The `panels` argument to `coord_3d()` controls which cube faces are drawn. Faces behind
the data are "background" panels; faces in front are "foreground" panels (which default to
semi-transparent so they don't obscure the data):

```{r theme}
ggplot(sphere_points, aes(x, y, z)) +
      geom_hull_3d() +
      coord_3d(panels = "all") +
      theme(panel.background = element_rect(color = "black"),
            panel.border = element_rect(color = "black"),
            panel.foreground = element_rect(alpha = .3),
            panel.grid.foreground = element_line(color = "gray", linewidth = .25),
            axis.text = element_text(color = "darkblue"),
            axis.text.z = element_text(color = "darkred"),
            axis.title = element_text(margin = margin(t = 30)),
            axis.title.x = element_text(color = "magenta"))
```
Standard ggplot2 themes and `theme()` customization work as expected. ggcube adds
foreground-specific elements (`panel.foreground`, `panel.grid.foreground`,
`panel.border.foreground`) and z-axis text elements (`axis.text.z`, `axis.title.z`).
ggcube's `element_rect()` extends ggplot2's version with an `alpha` parameter for
transparency.
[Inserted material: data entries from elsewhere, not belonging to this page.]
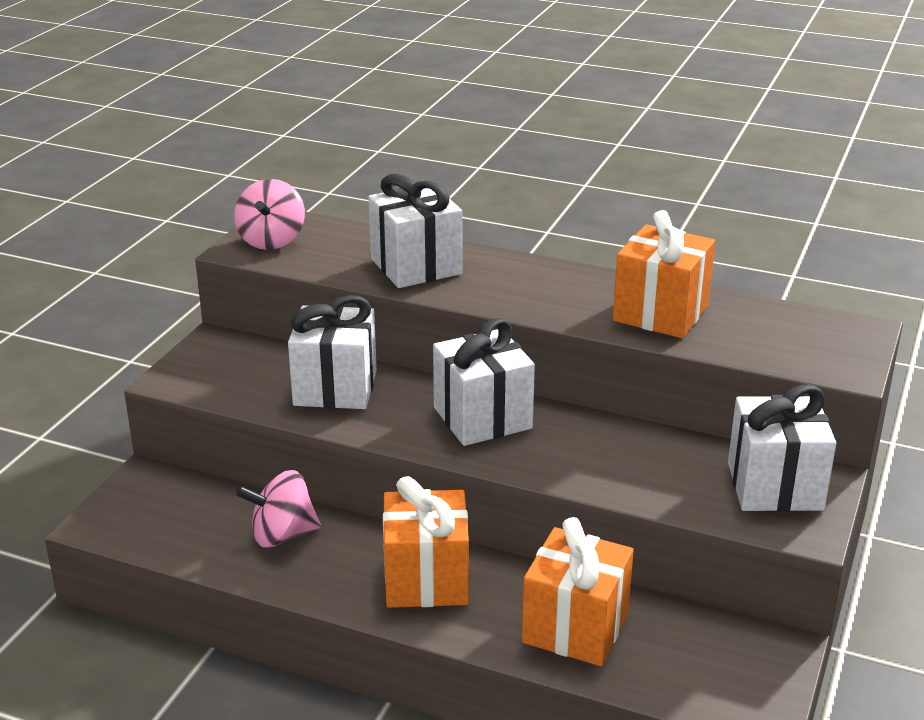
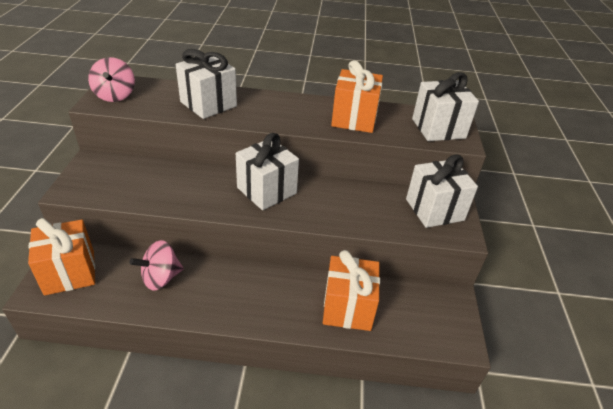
camera: 20 degrees left, 10 degrees up
white gift [288,295,377,409] -> white gift moved to [412,72,479,141]
orange gift [383,476,469,608] -> orange gift moved to [28,218,95,295]

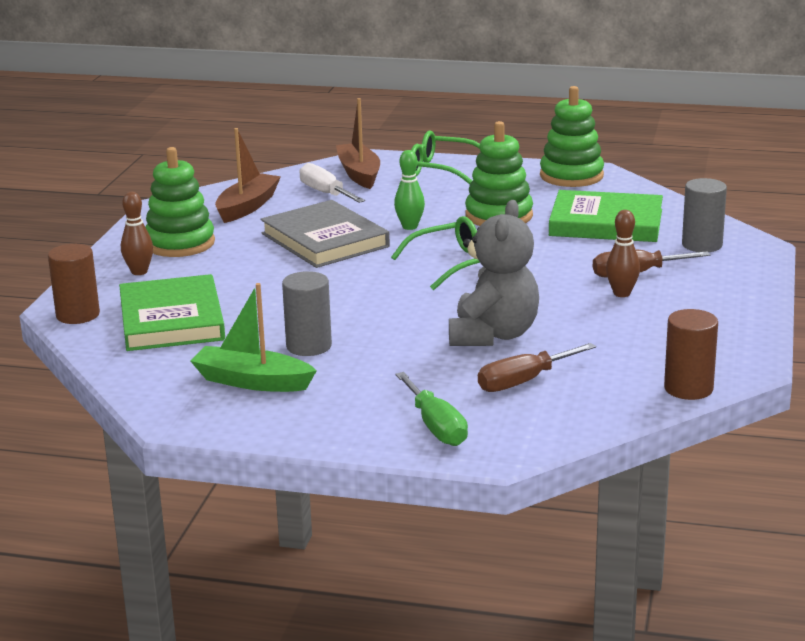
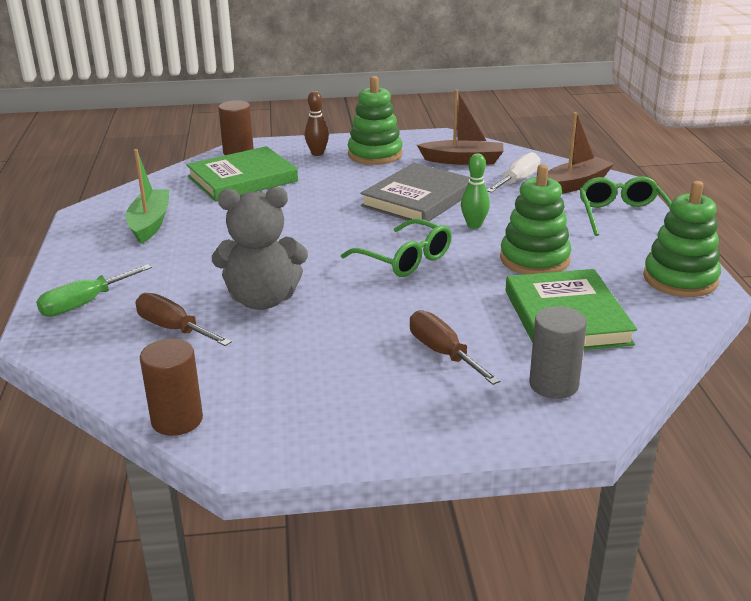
camera: 70 degrees right, 5 degrees up
grey cylinder [282,271,332,356] -> none
brown bowling pin [606,210,640,297] -> none

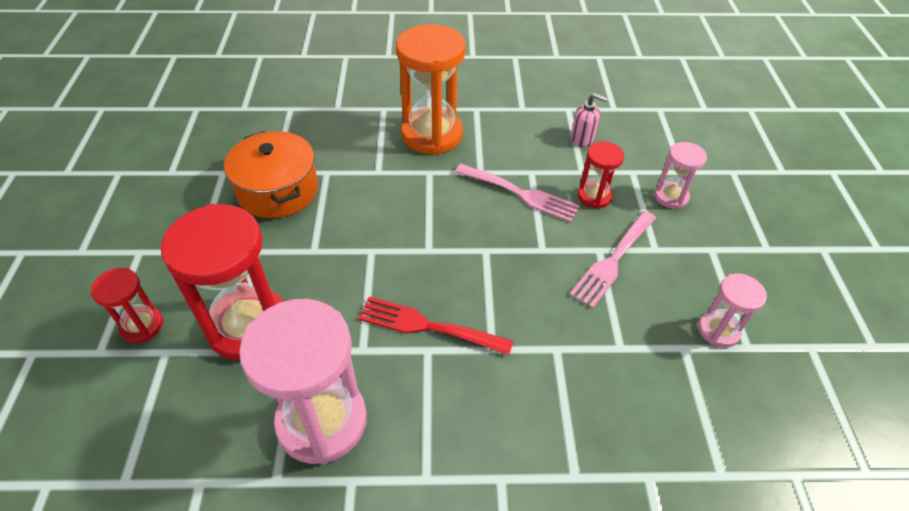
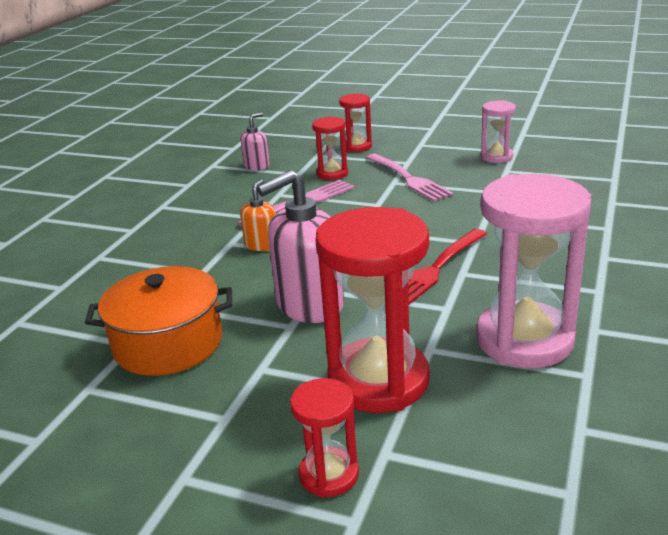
camera: 65 degrees left, 20 degrees down
orange hourglass [396,24,466,155] -> none
pink hourglass [654,142,707,209] -> red hourglass [339,94,372,152]
none -> orange soap dispenser [240,179,276,251]
none -> pink soap dispenser [257,170,344,323]

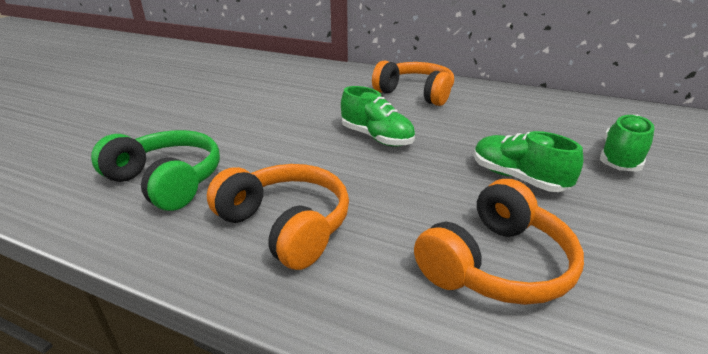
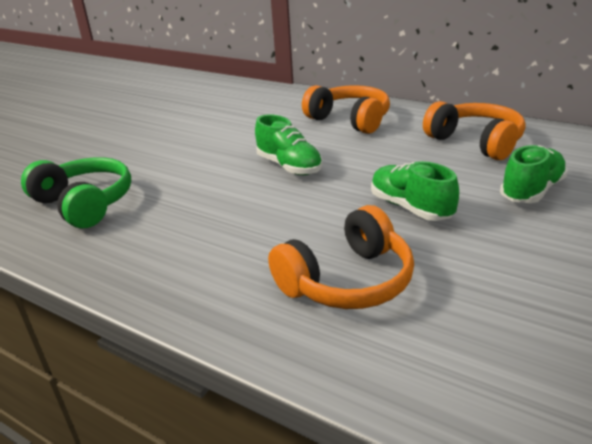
camera: 10 degrees right, 0 degrees up
orange headphones [207,164,349,270] -> orange headphones moved to [423,101,525,160]

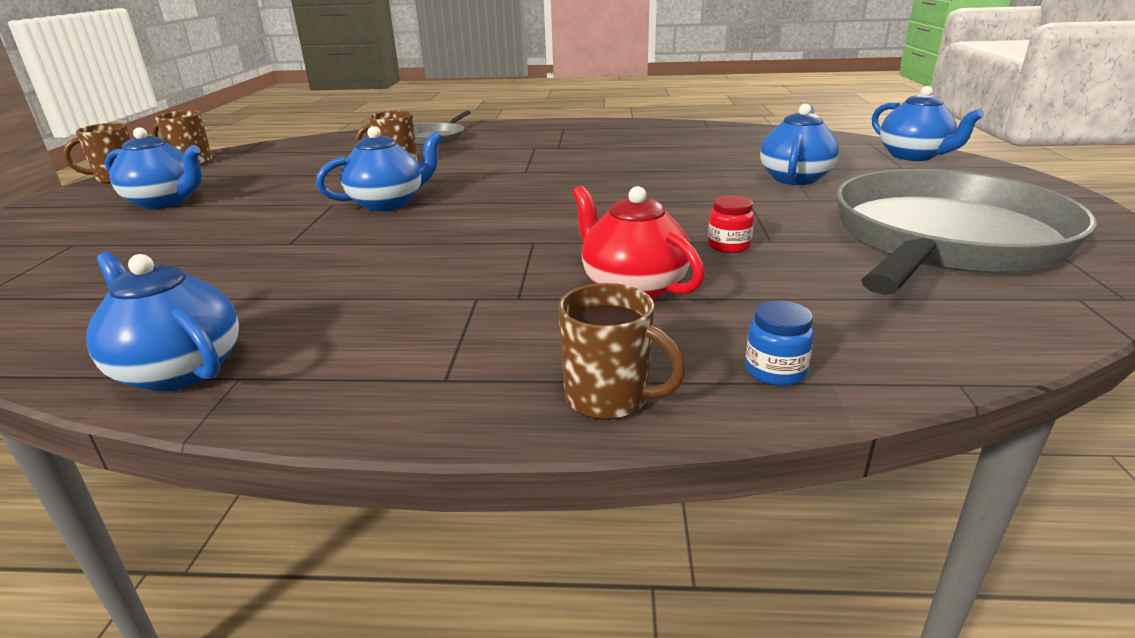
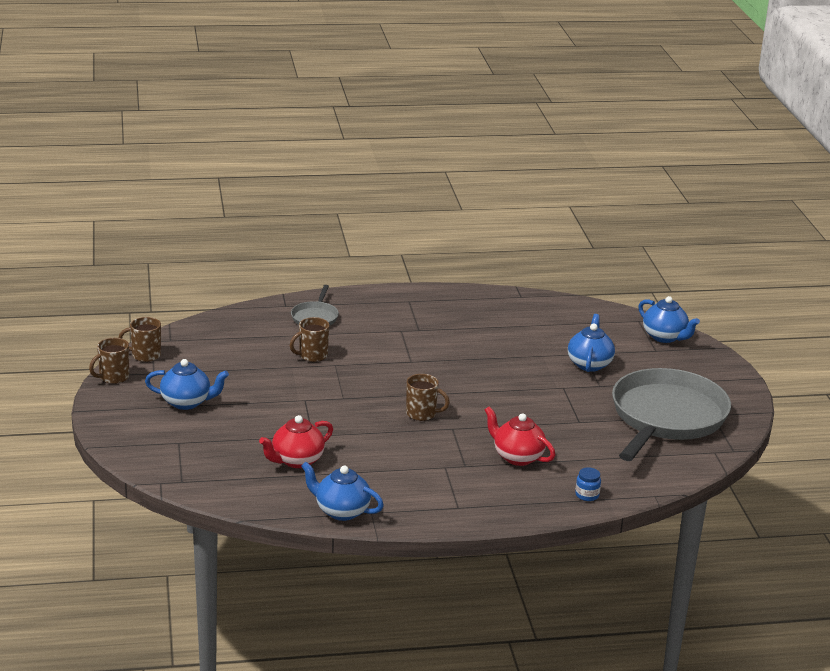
camera: 15 degrees left, 0 degrees up
blue teapot [316,126,442,211] -> none
brown mug [558,283,686,420] -> brown mug moved to [406,374,450,421]
red jar [708,196,754,253] -> none
none -> red teapot [259,415,333,468]

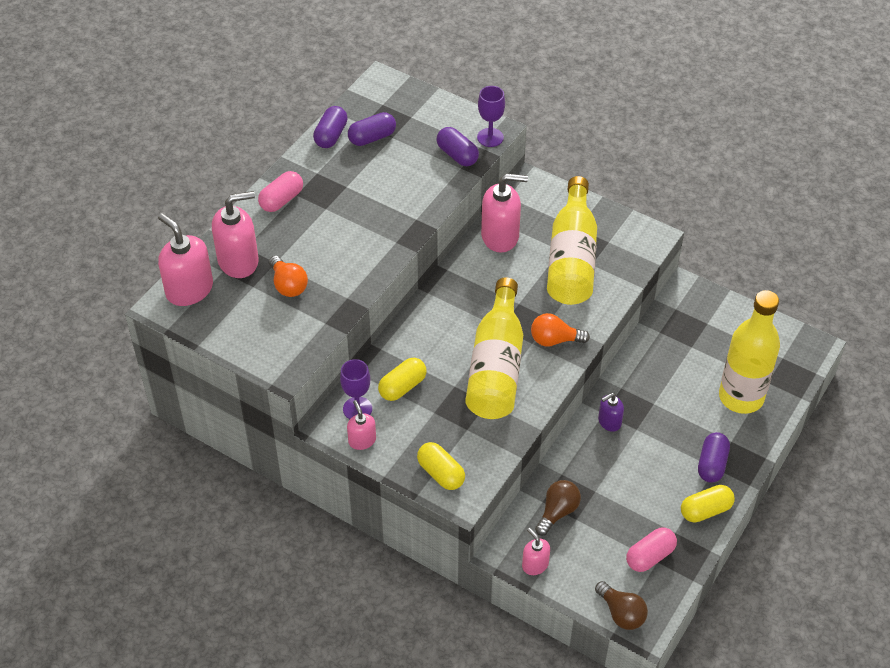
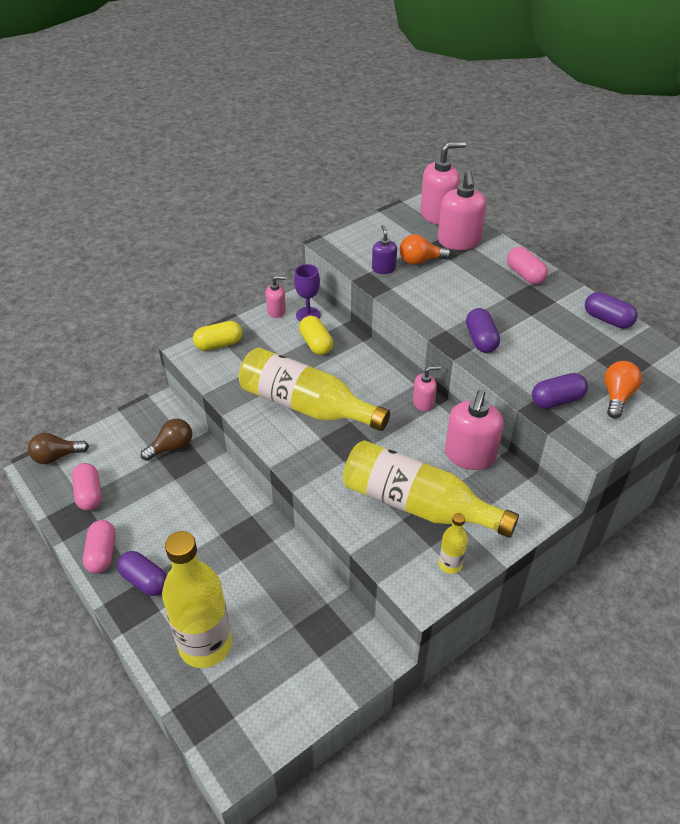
camera: 110 degrees right, 5 degrees down
purple capsule [348,112,396,146] -> purple capsule moved to [466,308,500,353]
purple goblet [477,86,505,147] -> none
pink soap dispenser [522,528,550,575] -> pink soap dispenser moved to [413,366,441,412]
orange light bulb [531,313,590,347] -> orange light bulb moved to [604,361,642,418]
brown light bulb [535,480,581,536] -> brown light bulb turned 90 degrees counterclockwise [141,419,192,461]
purple soap dispenser [598,393,624,432] -> purple soap dispenser moved to [372,225,397,274]
yellow capsule [681,485,735,523] -> pink capsule [83,520,115,574]
none -> yellow bottle [439,513,468,574]

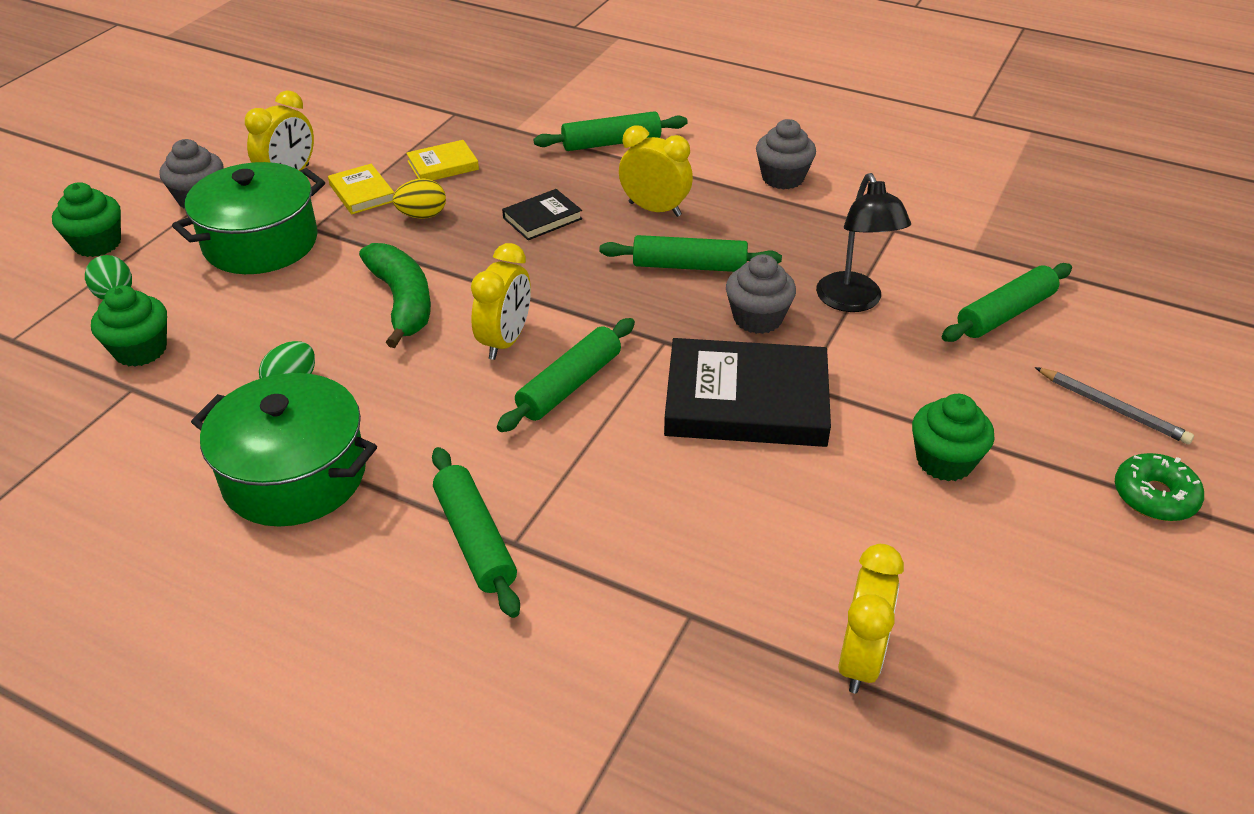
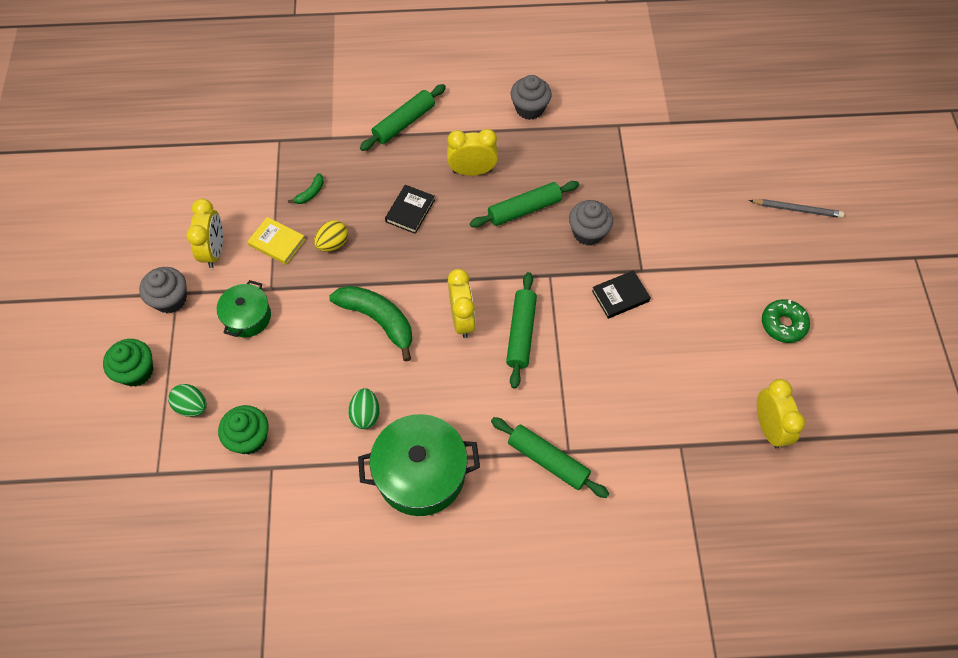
camera: 30 degrees left, 20 degrees up
green pot [172,162,325,274] -> green pot [217,280,271,337], size x0.58
yellow book [406,140,479,180] -> green banana [288,173,324,204]
black book [664,338,831,447] -> black book [592,270,651,319], size x0.49
black lamp [816,173,911,312] -> none
green cupcake [912,394,995,481] -> none
green rolling pin [942,263,1072,342] -> none
green donut [1115,453,1204,521] -> green donut moved to [762,299,810,343]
For details, see the theming section of the [3D coordinates](https://matthewkling.github.io/ggcube/articles/coord_3d.html)
article.


## Annotations

`annotate_3d()` adds reference geometry --- points, text labels, or segments --- to any
3D layer. Unlike adding a separate layer, annotations are embedded within
the host layer so they participate in the same depth sorting:

```{r annotate, eval = FALSE}
summit <- filter(mountain, z == max(z))
ggplot(mountain, aes(x, y, z)) +
      geom_contour_3d(
            annotate = list(
                  annotate_3d("point", x = summit$x, y = summit$y, z = summit$z, color = "red"),
                  annotate_3d("text", x = summit$x, y = summit$y, z = summit$z, color = "red",
                              label = "Summit", fontface = "bold", vjust = -1)
            ), fill = "black"
      ) +
      coord_3d(ratio = c(2, 3, 1.5), light = "none")
```


## Mixing 2D and 3D

`position_on_face()` lets you project layers onto cube faces, enabling a mix of 3D and
2D content. You can flatten a 3D layer onto a face, or place a natively 2D layer (like
`stat_density_2d()`) onto a specific face using the `axes` parameter:

```{r face_projection}
ggplot(iris, aes(Sepal.Length, Sepal.Width, Petal.Length,
                 color = Species, fill = Species)) +
      coord_3d() + xlim(4, 8) +
      stat_density_2d(position = position_on_face(faces = "zmin", axes = c("x", "y")),
                      geom = "polygon", alpha = .1, linewidth = .25) +
      geom_hull_3d(position = position_on_face("ymax"), alpha = .5) +
      geom_point_3d(shape = 21, color = "black", stroke = .25)
```


## Animation

`animate_3d()` creates animated rotations of any ggcube plot. Rotation angles are
specified as keyframe vectors that get interpolated across frames:

```{r animation, eval = FALSE}
p <- ggplot(mountain, aes(x, y, z)) +
      geom_contour_3d(fill = "black", color = "white", linewidth = .5) +
      coord_3d(ratio = c(1.5, 2, 1), light = "none", zoom = 1.5) +
      theme_void()

animate_3d(p, yaw = c(0, 360))
```

Output format is controlled via renderers: `gifski_renderer_3d()` (GIF, the default),
`av_renderer_3d()` (MP4), or `file_renderer_3d()` (individual frames). Use
`anim_save_3d()` to save the result to a file.